Stored data entries
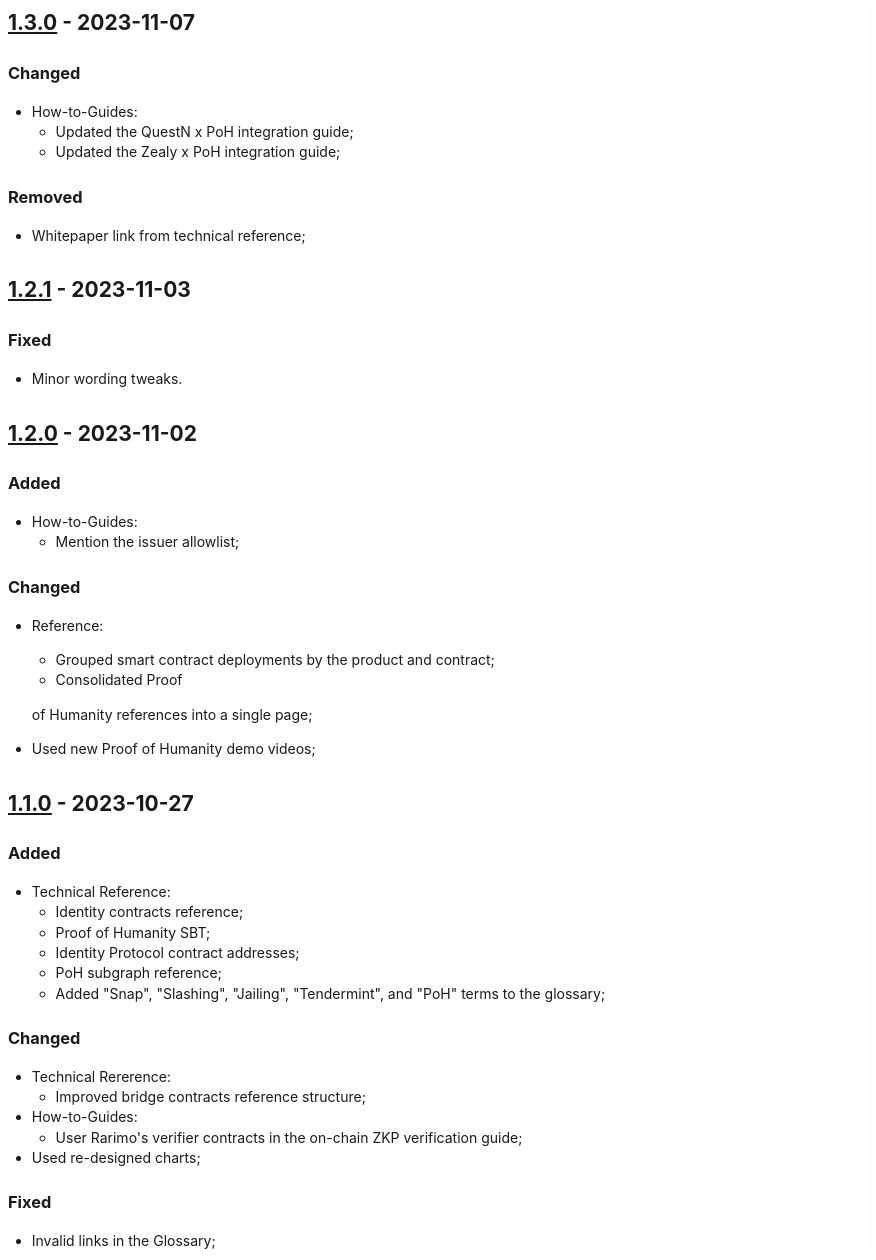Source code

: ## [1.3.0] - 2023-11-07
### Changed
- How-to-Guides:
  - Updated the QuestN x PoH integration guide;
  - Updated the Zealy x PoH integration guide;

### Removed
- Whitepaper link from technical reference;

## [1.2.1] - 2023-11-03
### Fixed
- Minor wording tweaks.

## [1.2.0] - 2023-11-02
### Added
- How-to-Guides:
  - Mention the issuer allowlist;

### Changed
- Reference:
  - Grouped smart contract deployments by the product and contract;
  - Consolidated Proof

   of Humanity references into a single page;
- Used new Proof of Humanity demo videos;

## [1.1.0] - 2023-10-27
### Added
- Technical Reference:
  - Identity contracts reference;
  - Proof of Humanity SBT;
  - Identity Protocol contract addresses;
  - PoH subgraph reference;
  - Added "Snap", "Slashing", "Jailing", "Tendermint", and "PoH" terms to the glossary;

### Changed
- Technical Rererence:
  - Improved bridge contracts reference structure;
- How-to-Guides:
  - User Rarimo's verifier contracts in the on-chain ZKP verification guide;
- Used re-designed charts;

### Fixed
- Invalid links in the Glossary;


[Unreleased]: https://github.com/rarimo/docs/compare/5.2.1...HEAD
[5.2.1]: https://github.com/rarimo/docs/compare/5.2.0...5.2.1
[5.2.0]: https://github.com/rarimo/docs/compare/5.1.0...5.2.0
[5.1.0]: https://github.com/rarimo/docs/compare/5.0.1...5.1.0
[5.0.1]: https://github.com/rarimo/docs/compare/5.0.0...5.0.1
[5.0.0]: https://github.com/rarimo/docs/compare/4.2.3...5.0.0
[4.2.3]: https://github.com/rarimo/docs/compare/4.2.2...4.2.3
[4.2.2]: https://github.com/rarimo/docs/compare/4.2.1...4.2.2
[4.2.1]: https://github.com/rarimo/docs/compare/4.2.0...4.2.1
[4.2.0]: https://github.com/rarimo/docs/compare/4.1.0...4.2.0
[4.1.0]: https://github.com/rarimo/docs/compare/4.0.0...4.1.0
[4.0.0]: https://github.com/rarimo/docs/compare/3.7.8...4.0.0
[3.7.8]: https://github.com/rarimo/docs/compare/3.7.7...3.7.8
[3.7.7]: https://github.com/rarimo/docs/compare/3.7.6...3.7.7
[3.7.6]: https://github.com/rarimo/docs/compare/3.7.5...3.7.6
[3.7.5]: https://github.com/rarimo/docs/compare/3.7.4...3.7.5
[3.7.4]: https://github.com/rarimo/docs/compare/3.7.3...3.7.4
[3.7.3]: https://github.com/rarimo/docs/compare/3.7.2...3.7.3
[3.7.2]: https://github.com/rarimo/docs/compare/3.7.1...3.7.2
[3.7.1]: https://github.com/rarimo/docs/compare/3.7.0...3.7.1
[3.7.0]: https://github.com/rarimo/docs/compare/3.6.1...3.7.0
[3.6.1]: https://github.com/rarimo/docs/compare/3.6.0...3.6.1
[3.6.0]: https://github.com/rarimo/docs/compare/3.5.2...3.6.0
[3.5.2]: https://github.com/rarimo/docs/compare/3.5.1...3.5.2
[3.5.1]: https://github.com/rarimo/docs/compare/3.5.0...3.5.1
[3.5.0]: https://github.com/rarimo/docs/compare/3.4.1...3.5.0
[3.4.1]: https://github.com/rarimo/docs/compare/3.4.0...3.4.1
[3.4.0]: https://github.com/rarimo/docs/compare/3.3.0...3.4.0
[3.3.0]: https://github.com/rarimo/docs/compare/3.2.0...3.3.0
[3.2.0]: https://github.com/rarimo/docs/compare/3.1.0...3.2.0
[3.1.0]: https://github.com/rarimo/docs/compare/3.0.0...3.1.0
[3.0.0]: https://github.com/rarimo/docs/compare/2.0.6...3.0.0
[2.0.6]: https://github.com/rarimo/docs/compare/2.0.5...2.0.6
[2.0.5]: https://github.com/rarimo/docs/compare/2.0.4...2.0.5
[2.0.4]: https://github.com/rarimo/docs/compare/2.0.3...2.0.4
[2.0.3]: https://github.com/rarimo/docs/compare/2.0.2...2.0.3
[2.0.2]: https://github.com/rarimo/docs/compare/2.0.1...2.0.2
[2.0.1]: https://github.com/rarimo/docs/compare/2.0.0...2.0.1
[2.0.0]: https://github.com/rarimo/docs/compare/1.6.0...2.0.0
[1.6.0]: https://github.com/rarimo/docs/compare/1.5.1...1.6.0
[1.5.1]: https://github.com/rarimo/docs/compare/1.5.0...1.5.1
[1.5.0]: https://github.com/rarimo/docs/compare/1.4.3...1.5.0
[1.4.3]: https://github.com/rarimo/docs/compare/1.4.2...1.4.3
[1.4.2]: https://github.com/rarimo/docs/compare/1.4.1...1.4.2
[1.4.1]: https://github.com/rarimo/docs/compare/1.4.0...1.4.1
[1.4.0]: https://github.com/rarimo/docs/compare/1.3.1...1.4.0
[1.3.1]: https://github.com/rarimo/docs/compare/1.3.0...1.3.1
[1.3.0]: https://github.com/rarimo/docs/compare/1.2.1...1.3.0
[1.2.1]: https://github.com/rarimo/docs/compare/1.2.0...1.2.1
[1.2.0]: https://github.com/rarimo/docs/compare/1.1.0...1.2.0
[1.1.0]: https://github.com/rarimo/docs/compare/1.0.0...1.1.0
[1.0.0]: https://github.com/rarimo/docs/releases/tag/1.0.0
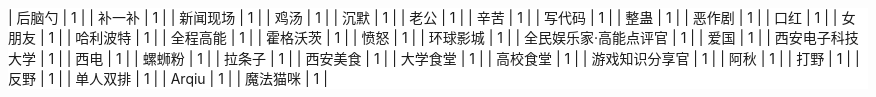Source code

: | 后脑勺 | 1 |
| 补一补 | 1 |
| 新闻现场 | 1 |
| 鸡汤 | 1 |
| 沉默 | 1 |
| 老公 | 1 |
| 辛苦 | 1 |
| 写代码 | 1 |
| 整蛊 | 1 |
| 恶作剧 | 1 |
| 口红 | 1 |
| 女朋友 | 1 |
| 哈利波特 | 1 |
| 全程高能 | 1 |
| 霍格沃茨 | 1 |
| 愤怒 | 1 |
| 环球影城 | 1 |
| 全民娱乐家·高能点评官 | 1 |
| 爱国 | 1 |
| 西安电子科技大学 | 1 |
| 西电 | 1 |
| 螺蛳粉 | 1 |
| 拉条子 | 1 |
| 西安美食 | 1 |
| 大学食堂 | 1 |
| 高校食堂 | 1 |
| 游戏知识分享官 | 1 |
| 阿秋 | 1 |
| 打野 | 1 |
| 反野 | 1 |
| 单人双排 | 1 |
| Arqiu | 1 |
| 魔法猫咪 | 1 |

**What the task requires**
Output the lines of the material starting at the line containing "### Removed" and ending at the line containing "- Invalid links in the Glossary;", both included, with every character unchanged.

**Task answer**
### Removed
- Whitepaper link from technical reference;

## [1.2.1] - 2023-11-03
### Fixed
- Minor wording tweaks.

## [1.2.0] - 2023-11-02
### Added
- How-to-Guides:
  - Mention the issuer allowlist;

### Changed
- Reference:
  - Grouped smart contract deployments by the product and contract;
  - Consolidated Proof

   of Humanity references into a single page;
- Used new Proof of Humanity demo videos;

## [1.1.0] - 2023-10-27
### Added
- Technical Reference:
  - Identity contracts reference;
  - Proof of Humanity SBT;
  - Identity Protocol contract addresses;
  - PoH subgraph reference;
  - Added "Snap", "Slashing", "Jailing", "Tendermint", and "PoH" terms to the glossary;

### Changed
- Technical Rererence:
  - Improved bridge contracts reference structure;
- How-to-Guides:
  - User Rarimo's verifier contracts in the on-chain ZKP verification guide;
- Used re-designed charts;

### Fixed
- Invalid links in the Glossary;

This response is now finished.